WHAT THIS TASK INVOLVES — Scan the records for the word "linecap". Report each line where it occurs.

EXTRACTED ENTRIES —
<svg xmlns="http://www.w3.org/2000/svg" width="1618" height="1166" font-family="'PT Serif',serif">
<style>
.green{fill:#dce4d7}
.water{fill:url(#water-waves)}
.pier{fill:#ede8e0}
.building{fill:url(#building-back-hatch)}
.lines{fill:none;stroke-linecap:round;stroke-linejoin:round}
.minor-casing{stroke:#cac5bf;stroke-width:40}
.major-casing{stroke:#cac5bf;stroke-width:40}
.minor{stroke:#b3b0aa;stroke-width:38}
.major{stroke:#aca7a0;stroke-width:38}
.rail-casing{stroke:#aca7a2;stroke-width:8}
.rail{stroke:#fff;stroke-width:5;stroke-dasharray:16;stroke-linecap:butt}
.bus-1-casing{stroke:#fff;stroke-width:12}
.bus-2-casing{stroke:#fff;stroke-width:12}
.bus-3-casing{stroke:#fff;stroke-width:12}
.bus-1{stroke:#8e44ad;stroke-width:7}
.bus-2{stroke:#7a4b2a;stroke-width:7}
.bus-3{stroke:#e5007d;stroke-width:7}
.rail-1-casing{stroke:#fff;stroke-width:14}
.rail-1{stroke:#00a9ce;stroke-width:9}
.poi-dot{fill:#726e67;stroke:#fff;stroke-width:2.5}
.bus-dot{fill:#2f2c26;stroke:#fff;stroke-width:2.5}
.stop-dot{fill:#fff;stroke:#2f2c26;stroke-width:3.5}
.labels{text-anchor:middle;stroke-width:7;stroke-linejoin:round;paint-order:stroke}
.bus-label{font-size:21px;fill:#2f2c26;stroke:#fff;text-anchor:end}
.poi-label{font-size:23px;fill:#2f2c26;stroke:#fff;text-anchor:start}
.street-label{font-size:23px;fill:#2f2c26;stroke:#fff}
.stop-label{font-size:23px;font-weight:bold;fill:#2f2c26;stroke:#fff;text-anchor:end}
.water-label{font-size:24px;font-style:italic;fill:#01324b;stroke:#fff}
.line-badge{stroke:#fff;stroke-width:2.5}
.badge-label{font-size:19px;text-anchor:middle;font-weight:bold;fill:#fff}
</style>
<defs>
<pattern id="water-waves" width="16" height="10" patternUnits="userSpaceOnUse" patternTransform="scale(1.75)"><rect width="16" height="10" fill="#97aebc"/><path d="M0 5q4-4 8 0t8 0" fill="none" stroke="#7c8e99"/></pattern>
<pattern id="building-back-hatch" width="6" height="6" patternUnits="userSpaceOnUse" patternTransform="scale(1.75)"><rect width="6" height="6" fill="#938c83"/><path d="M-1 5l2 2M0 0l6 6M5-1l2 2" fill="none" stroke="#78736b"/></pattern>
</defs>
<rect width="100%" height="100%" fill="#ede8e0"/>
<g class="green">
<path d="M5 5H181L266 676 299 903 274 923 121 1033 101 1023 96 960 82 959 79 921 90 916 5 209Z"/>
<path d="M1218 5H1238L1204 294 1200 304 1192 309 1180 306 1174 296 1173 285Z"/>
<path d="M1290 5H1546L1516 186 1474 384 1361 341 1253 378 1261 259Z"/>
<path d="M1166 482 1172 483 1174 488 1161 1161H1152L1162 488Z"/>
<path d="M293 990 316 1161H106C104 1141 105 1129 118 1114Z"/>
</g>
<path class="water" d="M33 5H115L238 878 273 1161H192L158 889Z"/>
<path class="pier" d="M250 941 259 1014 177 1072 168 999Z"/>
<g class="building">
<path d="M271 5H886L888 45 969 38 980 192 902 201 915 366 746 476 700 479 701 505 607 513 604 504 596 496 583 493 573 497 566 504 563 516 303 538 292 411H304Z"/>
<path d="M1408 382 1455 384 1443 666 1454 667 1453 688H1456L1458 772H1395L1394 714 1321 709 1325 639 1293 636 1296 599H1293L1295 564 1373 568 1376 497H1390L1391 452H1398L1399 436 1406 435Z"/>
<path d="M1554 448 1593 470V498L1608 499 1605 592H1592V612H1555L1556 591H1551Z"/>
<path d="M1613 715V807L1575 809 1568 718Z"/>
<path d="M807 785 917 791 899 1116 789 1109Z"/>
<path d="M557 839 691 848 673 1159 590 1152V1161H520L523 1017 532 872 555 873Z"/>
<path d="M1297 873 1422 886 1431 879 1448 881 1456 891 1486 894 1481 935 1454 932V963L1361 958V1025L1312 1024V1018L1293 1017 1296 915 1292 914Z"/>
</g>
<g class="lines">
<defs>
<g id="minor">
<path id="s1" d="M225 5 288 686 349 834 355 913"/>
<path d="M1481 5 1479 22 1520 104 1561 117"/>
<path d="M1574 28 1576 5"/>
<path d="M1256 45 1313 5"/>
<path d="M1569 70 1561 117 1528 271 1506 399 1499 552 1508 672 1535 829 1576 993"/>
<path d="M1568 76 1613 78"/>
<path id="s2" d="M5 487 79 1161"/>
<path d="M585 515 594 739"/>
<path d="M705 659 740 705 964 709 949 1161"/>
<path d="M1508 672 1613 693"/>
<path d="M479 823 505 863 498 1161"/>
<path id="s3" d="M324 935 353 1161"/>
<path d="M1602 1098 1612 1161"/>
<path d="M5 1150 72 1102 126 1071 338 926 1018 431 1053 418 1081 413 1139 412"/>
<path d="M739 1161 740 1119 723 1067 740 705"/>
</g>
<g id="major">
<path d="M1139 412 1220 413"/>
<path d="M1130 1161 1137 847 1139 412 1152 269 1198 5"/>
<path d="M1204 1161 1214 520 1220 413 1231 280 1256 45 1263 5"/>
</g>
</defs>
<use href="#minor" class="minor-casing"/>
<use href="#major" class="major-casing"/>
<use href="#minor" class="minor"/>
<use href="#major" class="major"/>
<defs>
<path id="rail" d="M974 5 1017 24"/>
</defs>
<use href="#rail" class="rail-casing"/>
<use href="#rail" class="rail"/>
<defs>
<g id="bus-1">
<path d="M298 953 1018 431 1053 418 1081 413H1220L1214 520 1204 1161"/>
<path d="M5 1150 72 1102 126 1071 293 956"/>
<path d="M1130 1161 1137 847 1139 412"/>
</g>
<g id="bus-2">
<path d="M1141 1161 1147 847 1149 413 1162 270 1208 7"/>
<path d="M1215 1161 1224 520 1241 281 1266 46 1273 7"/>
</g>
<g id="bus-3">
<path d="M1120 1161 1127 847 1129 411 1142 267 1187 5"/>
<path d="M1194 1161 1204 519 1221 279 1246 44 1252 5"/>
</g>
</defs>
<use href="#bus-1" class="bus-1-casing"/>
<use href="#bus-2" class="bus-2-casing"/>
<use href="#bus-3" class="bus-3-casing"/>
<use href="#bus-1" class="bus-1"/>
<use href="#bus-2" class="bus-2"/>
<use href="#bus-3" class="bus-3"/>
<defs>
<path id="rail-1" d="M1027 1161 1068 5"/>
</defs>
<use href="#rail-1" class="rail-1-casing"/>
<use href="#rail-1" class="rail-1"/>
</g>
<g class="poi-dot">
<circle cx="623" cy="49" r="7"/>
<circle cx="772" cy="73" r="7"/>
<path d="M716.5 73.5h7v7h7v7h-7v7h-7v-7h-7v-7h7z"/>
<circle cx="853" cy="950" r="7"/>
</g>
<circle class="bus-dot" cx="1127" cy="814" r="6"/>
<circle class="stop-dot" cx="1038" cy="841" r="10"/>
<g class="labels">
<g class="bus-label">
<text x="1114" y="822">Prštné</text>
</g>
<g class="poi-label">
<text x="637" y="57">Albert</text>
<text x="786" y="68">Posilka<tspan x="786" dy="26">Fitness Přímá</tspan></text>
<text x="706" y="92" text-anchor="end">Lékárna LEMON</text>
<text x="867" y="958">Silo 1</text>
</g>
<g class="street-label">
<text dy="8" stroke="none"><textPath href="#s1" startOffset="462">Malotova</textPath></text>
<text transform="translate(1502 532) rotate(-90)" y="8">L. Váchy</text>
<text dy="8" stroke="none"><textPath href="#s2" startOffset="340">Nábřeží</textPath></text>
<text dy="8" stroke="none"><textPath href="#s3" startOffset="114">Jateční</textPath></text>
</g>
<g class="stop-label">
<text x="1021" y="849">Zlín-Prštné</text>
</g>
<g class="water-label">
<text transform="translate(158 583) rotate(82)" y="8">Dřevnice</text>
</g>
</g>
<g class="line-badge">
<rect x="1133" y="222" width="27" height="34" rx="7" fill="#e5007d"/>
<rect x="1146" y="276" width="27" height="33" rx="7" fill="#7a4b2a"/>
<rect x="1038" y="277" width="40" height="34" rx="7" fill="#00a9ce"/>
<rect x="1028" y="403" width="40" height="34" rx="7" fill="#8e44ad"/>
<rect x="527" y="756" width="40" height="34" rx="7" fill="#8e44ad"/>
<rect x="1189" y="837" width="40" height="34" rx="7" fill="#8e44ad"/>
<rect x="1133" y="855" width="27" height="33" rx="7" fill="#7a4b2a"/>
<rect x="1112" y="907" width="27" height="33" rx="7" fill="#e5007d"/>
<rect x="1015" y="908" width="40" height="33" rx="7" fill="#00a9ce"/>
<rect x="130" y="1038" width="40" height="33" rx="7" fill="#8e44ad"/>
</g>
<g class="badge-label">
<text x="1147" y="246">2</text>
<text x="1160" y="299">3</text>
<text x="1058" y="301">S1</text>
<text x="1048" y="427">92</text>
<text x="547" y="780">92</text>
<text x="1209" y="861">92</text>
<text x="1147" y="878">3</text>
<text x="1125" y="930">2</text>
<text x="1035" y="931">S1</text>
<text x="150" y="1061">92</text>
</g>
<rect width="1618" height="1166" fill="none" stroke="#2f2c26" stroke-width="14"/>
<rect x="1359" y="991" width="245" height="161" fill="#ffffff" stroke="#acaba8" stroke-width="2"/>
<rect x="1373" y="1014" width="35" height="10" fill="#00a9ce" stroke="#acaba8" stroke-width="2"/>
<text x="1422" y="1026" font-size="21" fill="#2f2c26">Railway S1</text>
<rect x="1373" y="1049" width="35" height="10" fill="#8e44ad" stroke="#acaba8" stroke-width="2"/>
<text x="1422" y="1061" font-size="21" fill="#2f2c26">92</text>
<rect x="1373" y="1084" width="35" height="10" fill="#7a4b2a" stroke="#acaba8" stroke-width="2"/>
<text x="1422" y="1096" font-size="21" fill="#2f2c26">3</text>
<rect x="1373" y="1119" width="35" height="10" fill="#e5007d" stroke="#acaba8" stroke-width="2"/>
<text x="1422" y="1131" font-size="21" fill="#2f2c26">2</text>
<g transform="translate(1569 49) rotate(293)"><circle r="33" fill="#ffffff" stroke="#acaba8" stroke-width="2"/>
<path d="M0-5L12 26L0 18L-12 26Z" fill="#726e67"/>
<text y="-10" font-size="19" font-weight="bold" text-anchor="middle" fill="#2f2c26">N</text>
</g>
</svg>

ANSWER SPACE —
.lines{fill:none;stroke-linecap:round;stroke-linejoin:round}
.rail{stroke:#fff;stroke-width:5;stroke-dasharray:16;stroke-linecap:butt}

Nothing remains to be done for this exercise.